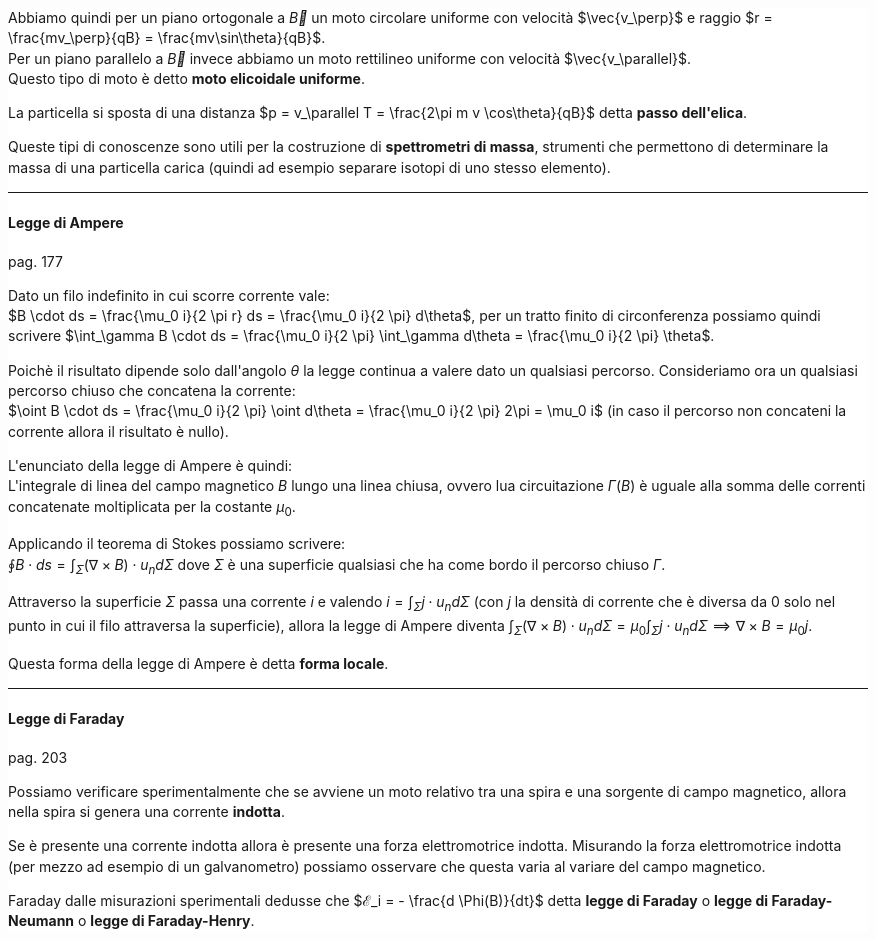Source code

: Abbiamo quindi per un piano ortogonale a $\vec{B}$ un moto circolare uniforme con velocità $\vec{v_\perp}$ e raggio $r = \frac{mv_\perp}{qB} = \frac{mv\sin\theta}{qB}$.\
Per un piano parallelo a $\vec{B}$ invece abbiamo un moto rettilineo uniforme con velocità $\vec{v_\parallel}$.\
Questo tipo di moto è detto __moto elicoidale uniforme__.

La particella si sposta di una distanza $p = v_\parallel T = \frac{2\pi m v \cos\theta}{qB}$ detta __passo dell'elica__.

Queste tipi di conoscenze sono utili per la costruzione di __spettrometri di massa__, strumenti che permettono di determinare la massa di una particella carica (quindi ad esempio separare isotopi di uno stesso elemento).
___

#### Legge di Ampere
pag. 177

Dato un filo indefinito in cui scorre corrente vale:\
$B \cdot ds = \frac{\mu_0 i}{2 \pi r} ds = \frac{\mu_0 i}{2 \pi} d\theta$, per un tratto finito di circonferenza possiamo quindi scrivere $\int_\gamma B \cdot ds = \frac{\mu_0 i}{2 \pi} \int_\gamma d\theta = \frac{\mu_0 i}{2 \pi} \theta$. 

Poichè il risultato dipende solo dall'angolo $\theta$ la legge continua a valere dato un qualsiasi percorso. Consideriamo ora un qualsiasi percorso chiuso che concatena la corrente: \
$\oint B \cdot ds = \frac{\mu_0 i}{2 \pi} \oint d\theta = \frac{\mu_0 i}{2 \pi} 2\pi = \mu_0 i$ (in caso il percorso non concateni la corrente allora il risultato è nullo).

L'enunciato della legge di Ampere è quindi: \
L'integrale di linea del campo magnetico $B$ lungo una linea chiusa, ovvero lua circuitazione $\Gamma (B)$ è uguale alla somma delle correnti concatenate moltiplicata per la costante $\mu_0$.

Applicando il teorema di Stokes possiamo scrivere: \
$\oint B \cdot ds = \int_\Sigma (\nabla \times B) \cdot u_n d\Sigma$ dove $\Sigma$ è una superficie qualsiasi che ha come bordo il percorso chiuso $\Gamma$. 

Attraverso la superficie $\Sigma$ passa una corrente $i$ e valendo $i = \int_\Sigma j \cdot u_n d\Sigma$ (con $j$ la densità di corrente che è diversa da 0 solo nel punto in cui il filo attraversa la superficie), allora la legge di Ampere diventa $\int_\Sigma (\nabla \times B) \cdot u_n d\Sigma = \mu_0 \int_\Sigma j \cdot u_n d\Sigma \implies \nabla \times B = \mu_0 j$. 

Questa forma della legge di Ampere è detta __forma locale__.
___

#### Legge di Faraday
pag. 203

Possiamo verificare sperimentalmente che se avviene un moto relativo tra una spira e una sorgente di campo magnetico, allora nella spira si genera una corrente __indotta__. 

Se è presente una corrente indotta allora è presente una forza elettromotrice indotta. Misurando la forza elettromotrice indotta (per mezzo ad esempio di un galvanometro) possiamo osservare che questa varia al variare del campo magnetico. 

Faraday dalle misurazioni sperimentali dedusse che $ℰ_i = - \frac{d \Phi(B)}{dt}$ detta __legge di Faraday__ o __legge di Faraday-Neumann__ o __legge di Faraday-Henry__.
☆ ☆ ☆ ☆ ☆
TASK STATEMENT —
Your task is to retype the entries verbatim, starting with the line that holds "La particella si" and stopping after the line that holds "d\theta$, per un".

SOLUTION TO THIS PROBLEM —
La particella si sposta di una distanza $p = v_\parallel T = \frac{2\pi m v \cos\theta}{qB}$ detta __passo dell'elica__.

Queste tipi di conoscenze sono utili per la costruzione di __spettrometri di massa__, strumenti che permettono di determinare la massa di una particella carica (quindi ad esempio separare isotopi di uno stesso elemento).
___

#### Legge di Ampere
pag. 177

Dato un filo indefinito in cui scorre corrente vale:\
$B \cdot ds = \frac{\mu_0 i}{2 \pi r} ds = \frac{\mu_0 i}{2 \pi} d\theta$, per un tratto finito di circonferenza possiamo quindi scrivere $\int_\gamma B \cdot ds = \frac{\mu_0 i}{2 \pi} \int_\gamma d\theta = \frac{\mu_0 i}{2 \pi} \theta$. 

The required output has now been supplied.